Every now and then on Reddit, somebody asks a fun question that demands an answer. This week it is the turn of user TheSum239, who asks, "If I'm in space and there is a body with less mass than me like a pen will the pen orbit me?"
The question is a good one. The answer seems obvious (you are a source of mass, as is the pen, so you will be attracted to each other via gravity) but the details are pretty interesting. Let's dive in.
The short answer is that yes, it is theoretically possible for the pen to begin orbiting you, creating your own human-pen system, like a moon that is manufactured by Bic. But you would need to be far from another source of mass for this to be achievable, and, unless you're packing a truly astonishing amount of mass for a human, you would need to nudge the pen at a truly teeny tiny velocity in order to achieve your noble goal of becoming your own solar system*. Even then, a stable and continued orbit is unlikely.
To answer the question properly, we need to simplify it somewhat. As physicists famously tend to do, we need to turn you and your pen into a sphere, whilst retaining their densities.
Humans are roughly as dense as water, sometimes in both senses, at around 1,000 kg/m3. We're going to make things easy on ourselves and pick a nice round number, and assume you are around 80 kg (176 pounds).

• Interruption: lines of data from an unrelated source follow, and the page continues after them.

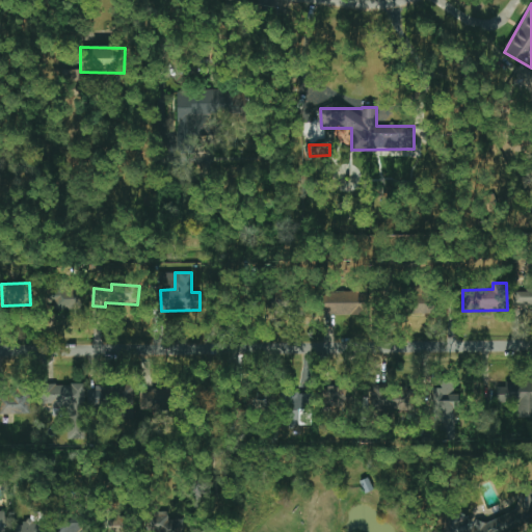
[(84,311),(85,290),(47,289),(46,310),(84,311)]
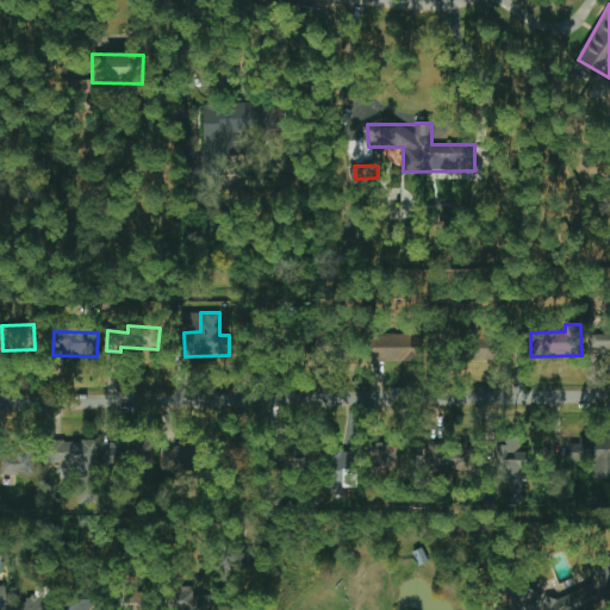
[(609,331),(587,332),(587,352),(609,350),(609,331)]
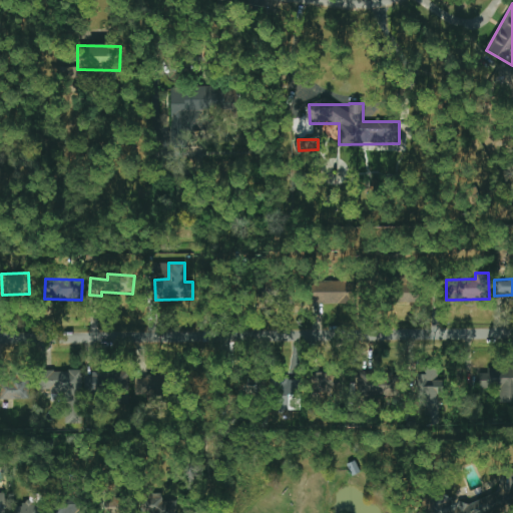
[(421,303),(420,280),(398,281),(399,304),(421,303)]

To calculate your volume, as any high school revision website will tell you, we simply need to divide your mass by your density, giving us 0.08 m3.
Next, we use the formula for a volume of a sphere to get your human-ball radius, which is 27 centimeters or about 11 inches (again, with a few assumptions about your weight and density).
You will both be orbiting your shared center of mass, but given how much larger you are than the pen, this center of mass will be inside of you, given how tiny the pen's mass is in comparison to your own (no offence meant). But the pen, crucially, cannot be inside you, so we will assume that you want your pen/moon to orbit you at a distance of around 1 meter (3 feet) from your center to make it nice and neat.
Next, we can use the escape velocity formula. This bit too, now that everything is spherical, is nice and easy.
"The escape velocity formula is independent of the properties of the escaping object," Omni Calculator explains. "The only thing that matters is the mass and radius of the celestial body in question."
That gives us an escape velocity of 0.00010334 m/s, meaning that if you push your pen any faster than that, buddy you are losing yourself a pen, doomed to drift apart forever. In order to find a stable orbit, we need to rely on the hard work of physicists who came before us.
"Escape velocity decreases with altitude and is equal to the square root of 2 (or about 1.414) times the velocity necessary to maintain a circular orbit at the same altitude," Encyclopedia Britannica explains.
Performing that taxing calculation (dividing by 1.414) we get 0.00007308345 m/s. Should you, a spherical human stuck in space, be able to push the pen at that tiny speed you would turn yourself into a two-body system, with the pen orbiting around you nicely, until some other tiny force disturbs the system and sends it into chaos.
*yes, we know you technically aren't a sun.